Renata Mizrahi está de volta com mais uma incursão dramatúrgica sobre o complexo universo das relações humanas. Outra vez reunem-se, amigos ou amantes, a partir de um determinado fluxo ou de chegada , no prólogo, ou de partida, no epílogo.
Assim foi na bem urdida trama de Os Sapos no companherísmo do encontro numa casa praiana, como nos parentes juntando-se para uma comemoração judaica em Silêncio ou o acaso que aproxima, num bar, um artista cego e um carente pai de família, em Galápagos. E, agora em War, dois casais em visita a outro casal, para o compartilhamento passageiro de seus destinos.
Em todas estas instâncias há um combinado, coincidente ou proposital vir/partir , de uma inicial calma emotiva à transmutação em detonadora e inesperada reação, no transcurso frontal corpo a corpo.

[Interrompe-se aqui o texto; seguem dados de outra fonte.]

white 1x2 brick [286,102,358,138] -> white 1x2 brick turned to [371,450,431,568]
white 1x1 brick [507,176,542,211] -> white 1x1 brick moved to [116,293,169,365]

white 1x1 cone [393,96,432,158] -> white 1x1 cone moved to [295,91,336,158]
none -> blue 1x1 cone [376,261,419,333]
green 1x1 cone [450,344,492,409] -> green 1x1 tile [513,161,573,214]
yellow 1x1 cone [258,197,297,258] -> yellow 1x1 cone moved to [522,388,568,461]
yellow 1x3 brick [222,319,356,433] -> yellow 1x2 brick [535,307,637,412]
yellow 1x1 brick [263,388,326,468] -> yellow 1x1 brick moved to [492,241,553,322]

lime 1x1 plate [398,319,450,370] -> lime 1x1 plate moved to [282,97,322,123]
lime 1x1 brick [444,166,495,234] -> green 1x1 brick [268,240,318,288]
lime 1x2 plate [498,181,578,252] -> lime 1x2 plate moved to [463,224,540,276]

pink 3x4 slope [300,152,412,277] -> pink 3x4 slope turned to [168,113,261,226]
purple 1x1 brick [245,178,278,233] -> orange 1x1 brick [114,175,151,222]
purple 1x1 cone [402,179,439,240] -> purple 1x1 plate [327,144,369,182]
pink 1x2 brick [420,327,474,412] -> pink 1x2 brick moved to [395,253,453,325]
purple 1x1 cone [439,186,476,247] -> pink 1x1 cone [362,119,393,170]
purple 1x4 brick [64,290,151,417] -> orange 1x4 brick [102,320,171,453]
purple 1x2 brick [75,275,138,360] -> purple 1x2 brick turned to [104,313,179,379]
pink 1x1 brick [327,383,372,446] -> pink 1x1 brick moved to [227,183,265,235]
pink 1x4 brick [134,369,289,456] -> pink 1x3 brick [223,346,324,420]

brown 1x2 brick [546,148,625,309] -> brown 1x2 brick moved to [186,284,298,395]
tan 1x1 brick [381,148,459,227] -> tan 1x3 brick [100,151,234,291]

E é, aí, evidente a crescente maturidade textual da autora, no seu singular trajeto teatral. Sem deixar , em nenhum momento, se deixar apenas levar pelo sequencial encadeamento trivial, pois sua linguagem tem uma natural autenticidade , ora entre o tom confessional, na exteriorização do pensar interior, ora na expositiva gestualização do mais óbvio cotidiano.
Usando como pretexto uma partida , entre casais, do conhecido jogo War, André ( Ricardo Gonçalves) e Marília (Natasha Corbelino) promovem um "open house" de seu apartamento , recebendo Gustavo( Fabrício Polido) e Roberta( Verônica Reis), além de Sérgio (Camilo Pellegrini) e Laura ( Clara Santhana) .
Enquanto aguarda os convidados, o casal anfitrião lamenta o que se tornou para eles uma frustração, a troca da agitada zona sul carioca pelo isolamento de um distanciada morada. O tom maior de amargura se evidencia nas queixas de André ao ver seu sonho criador, como roteirista cinematográfico ,ser anulado diante do tédio . Capaz de refletir-se, ainda, na incapacidade de um sólido embate amoroso com Marília.
Por outro lado, Gustavo e Roberta mantem as falsas aparências de um casal na inconstância de quem apenas mora junto ,sem quaisquer derivações afetivas. Completando-se o grupo com a inusitada novidade de Sérgio , convicto solteiro,amarrado ,de vez, à recém namorada Laura.
E , assim, o jogo de invasão e conquista militarista propugnado pelo tabuleiro de War, se transmuta numa disputa de poder egocêntrica, capaz de gerar uma torrente de paixões ácidas , conectando-se apenas numa tessitura de orgulho e fracasso, ironia e mágoa, entre verdades e mentiras.
O alcance climático, humorado mas de pesada carga, é acentuado pela pontual exacerbação do comando de Diego Molina, onde é visível o desmoronamento físico da arquitetura cênica ,em dúplice concepção com Lorena Lima. Mesmo com o uso de elementos referenciais dos anos 80 ( LPs , uma trilha roqueira de ecos nostálgicos (Renata Mizhari), a ausência de celulares),há um claro traçado de atemporalidade nos figurinos ( Patricia Muniz), sob as luzes vazadas de Anderson Ratto.
A sincronicidade do elenco , embora favorecendo mais um ou outro personagem como os desafetos de irônica mordacidade de Verônica Reis ou a impulsividade gestual de Clara Santhana , completa um quadro , referenciado pelo popular jogo, de desequilibrado front de guerra, na qual todos atuam numa milícia coletiva,mas onde cada um só é solidário enquanto o próximo lhe for útil .
Retificado com um vitorioso lance inventivo de dados que ,enfim, reafirma a potencialidade desta já icônica representante da nova dramaturgia brasileira.
Retificado com um vitorioso lance inventivo de dados que ,enfim, reafirma a potencialidade desta já icônica representante da nova dramaturgia brasileira.